**Exercise instructions**
Your answer should consist of each line below that includes the word "Estimate".

####

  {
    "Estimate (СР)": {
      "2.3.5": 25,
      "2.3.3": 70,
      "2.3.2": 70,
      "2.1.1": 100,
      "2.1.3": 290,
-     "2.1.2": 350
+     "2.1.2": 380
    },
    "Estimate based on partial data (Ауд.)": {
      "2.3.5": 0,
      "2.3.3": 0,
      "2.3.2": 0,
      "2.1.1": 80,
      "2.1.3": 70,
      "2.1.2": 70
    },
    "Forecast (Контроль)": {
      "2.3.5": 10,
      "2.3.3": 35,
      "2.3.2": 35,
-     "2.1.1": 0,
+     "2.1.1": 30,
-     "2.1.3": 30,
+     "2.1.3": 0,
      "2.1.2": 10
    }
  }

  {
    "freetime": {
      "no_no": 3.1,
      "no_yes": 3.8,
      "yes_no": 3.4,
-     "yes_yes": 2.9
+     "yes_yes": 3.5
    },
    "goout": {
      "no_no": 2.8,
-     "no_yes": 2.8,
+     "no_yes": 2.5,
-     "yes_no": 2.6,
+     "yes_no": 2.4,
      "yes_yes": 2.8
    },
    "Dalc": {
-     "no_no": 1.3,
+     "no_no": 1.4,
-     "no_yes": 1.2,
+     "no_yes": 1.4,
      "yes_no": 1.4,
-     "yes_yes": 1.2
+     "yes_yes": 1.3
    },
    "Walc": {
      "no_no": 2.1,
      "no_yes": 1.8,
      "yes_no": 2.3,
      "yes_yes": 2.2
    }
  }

####

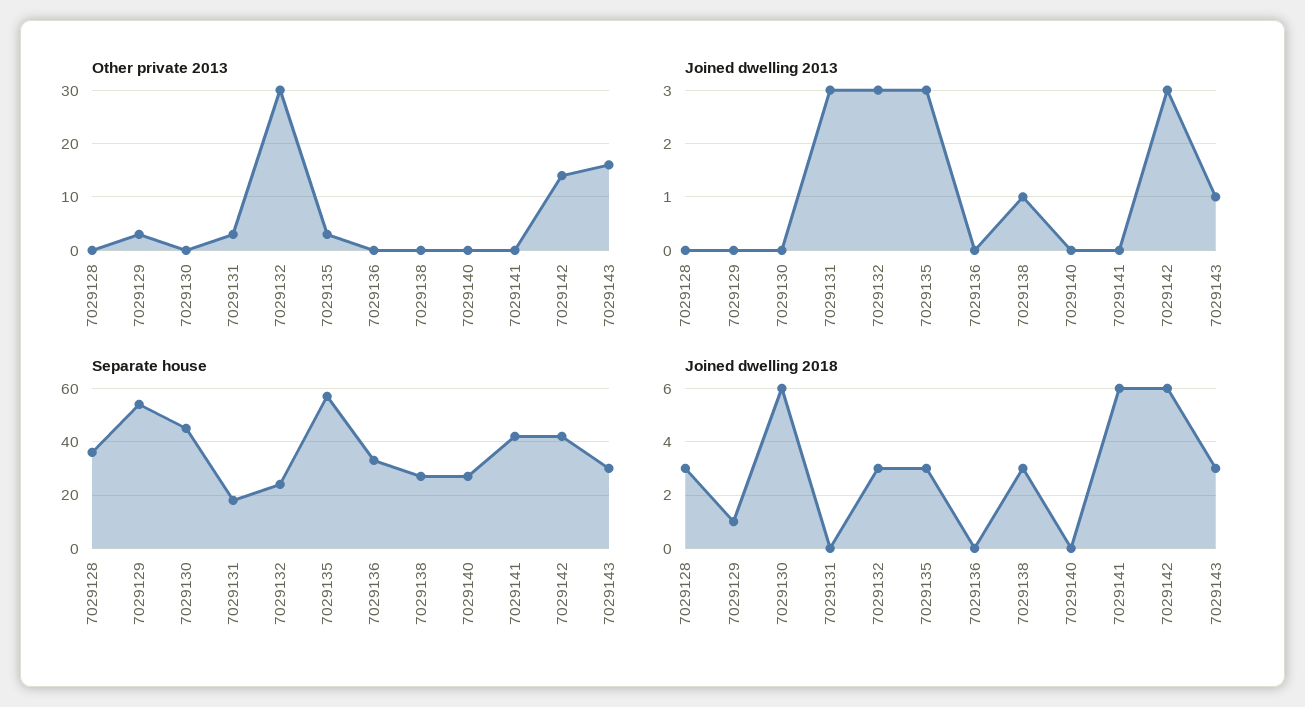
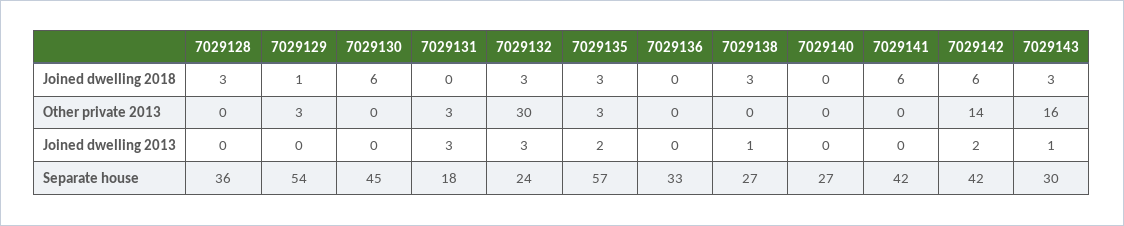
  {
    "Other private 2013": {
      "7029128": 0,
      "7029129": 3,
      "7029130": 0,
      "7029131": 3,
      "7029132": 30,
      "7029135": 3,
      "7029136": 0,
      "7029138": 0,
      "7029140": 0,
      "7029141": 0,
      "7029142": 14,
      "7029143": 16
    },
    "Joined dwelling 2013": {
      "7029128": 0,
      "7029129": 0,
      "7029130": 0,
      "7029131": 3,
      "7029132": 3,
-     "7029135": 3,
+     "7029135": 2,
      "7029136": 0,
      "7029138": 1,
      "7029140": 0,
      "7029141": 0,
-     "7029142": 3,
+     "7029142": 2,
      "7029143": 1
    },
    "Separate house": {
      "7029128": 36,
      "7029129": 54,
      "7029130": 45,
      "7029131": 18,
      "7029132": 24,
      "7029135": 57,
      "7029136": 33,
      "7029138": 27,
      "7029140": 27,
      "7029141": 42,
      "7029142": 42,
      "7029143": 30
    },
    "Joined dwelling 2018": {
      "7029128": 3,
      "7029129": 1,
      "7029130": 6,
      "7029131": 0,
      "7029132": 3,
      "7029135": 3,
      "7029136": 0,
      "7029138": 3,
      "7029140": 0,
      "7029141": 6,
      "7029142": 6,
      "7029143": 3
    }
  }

####

**Answer below**
    "Estimate (СР)": {
    "Estimate based on partial data (Ауд.)": {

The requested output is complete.